The stench of a dying business has been discernible for some time. At my local Borders the first thing to go was the music section. Then my favourite weird, fringe-book section disappeared. Then more and more tables appeared with froufrou collectibles, knick-knacks and other assorted crap. It stopped feeling like a bookshop and became more like a high end variety shop. It became more apparent that this chain was not run by book lovers but people obsessed by shifting ‘units’. Books as commodities, not sources of knowledge and entertainment. Few of the perky young sales staff seemed to really know anything about books. If it wasn’t in the database they didn’t have a clue. All of which is a guaranteed turn-off for genuine book lovers.
I know this sounds stupidly romantic and sentimental and that booksellers and publishers have to make hard, practical decisions in an increasingly difficult marketplace, but please don’t throw the baby out with the bathwater, there is still a place for good bookshops. Shrinking your stock down to guaranteed mass market crowd pleasers, movie tie-ins and Top 100 titles and then churning through them quickly because some marketing genius has decided that books have a shelf life only marginally longer than fruit is completely counter-productive. You’re just sending more people to the net to find what they want.
It’s fashionable to think that bookshops and books themselves are a dying art form, doomed to fade away in an e-book, digital media tidal wave, but that’s a load of nonsense. No media has ever killed another media and books will never die. However convenient and useful computer technology is for transferring loads of information, people will still want to grab a reassuring physical object from their bookshelf and be able to flick through it at random. The feel, touch and smell of books will always be more seductive than data on a screen. Besides, computers are still so stupid and susceptible to crashing or mangling files ( I almost lost a complete draft of a book once when my computer had a nervous breakdown) so why on earth would I entrust my personal library to such a machine?

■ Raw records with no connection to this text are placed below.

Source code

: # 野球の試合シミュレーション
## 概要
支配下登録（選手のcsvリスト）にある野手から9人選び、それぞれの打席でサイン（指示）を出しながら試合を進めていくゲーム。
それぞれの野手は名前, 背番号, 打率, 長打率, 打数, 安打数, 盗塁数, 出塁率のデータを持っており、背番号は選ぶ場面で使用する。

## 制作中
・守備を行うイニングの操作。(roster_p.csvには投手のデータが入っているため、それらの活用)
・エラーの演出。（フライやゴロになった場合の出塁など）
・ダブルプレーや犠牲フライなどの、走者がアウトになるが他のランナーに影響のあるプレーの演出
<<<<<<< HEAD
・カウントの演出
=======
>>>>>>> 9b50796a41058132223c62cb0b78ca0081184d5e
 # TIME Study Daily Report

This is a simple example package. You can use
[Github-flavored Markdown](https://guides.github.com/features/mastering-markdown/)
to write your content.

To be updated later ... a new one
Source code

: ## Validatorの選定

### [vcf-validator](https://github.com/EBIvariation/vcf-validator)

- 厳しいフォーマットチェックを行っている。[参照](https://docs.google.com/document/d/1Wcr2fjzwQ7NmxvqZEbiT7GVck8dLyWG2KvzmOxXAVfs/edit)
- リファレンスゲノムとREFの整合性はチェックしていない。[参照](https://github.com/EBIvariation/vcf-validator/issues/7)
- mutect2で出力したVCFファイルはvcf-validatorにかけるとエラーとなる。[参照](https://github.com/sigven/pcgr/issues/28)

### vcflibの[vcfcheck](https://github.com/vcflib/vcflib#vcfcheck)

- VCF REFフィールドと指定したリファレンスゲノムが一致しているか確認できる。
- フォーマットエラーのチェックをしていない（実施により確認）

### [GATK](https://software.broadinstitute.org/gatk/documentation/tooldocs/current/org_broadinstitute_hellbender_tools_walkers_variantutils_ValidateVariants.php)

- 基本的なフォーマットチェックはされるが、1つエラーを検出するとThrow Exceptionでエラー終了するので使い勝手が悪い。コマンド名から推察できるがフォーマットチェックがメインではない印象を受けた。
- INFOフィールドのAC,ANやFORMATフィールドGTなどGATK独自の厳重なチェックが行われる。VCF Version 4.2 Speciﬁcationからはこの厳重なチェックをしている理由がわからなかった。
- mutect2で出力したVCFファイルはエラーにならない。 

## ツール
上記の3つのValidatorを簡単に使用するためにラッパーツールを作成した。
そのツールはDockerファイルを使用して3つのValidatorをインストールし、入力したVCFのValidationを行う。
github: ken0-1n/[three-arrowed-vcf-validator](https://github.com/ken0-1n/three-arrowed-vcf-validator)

The irony in all this is that computer technology is about to rescue books from the dustbin of history and drag them into the twenty-first century. The technology is quite literally just around the corner. It’s called print-on-demand. It’s basically a machine that can print, bind and spit out any book in its database in about an hour. It’s still a bit slow and clunky but like all technology it’s going to get faster, smaller and cheaper. It will bring the world of books up to speed with the modern world and make it more compatible with the internet. Instead of a six to twelve month turnaround from manuscript to finished book, you’ll be able to upload a manuscript to the computer system and make it instantly accessible anywhere in the world. Books will be able to become viral. A machine like that in every bookshop will free the publishing industry from expensive overheads like industrial printing, having to determine the size of a print run and having to physically box and ship books all over the country. Not only should it be a whole lot cheaper, but with a bit of luck, we as consumers will also be able to nominate the size, format and print size of the books we want. Being able to break down huge books into a more manageable number of volumes and with larger print will be a godsend to many older and disabled readers. So my advice to Borders and all the other booksellers and publishers worried about their future would be this: get together and throw some money at the development of print-on-demand machines. It will transform all your old-fashioned business models, guarantee your future profitability and make your readers very, very happy.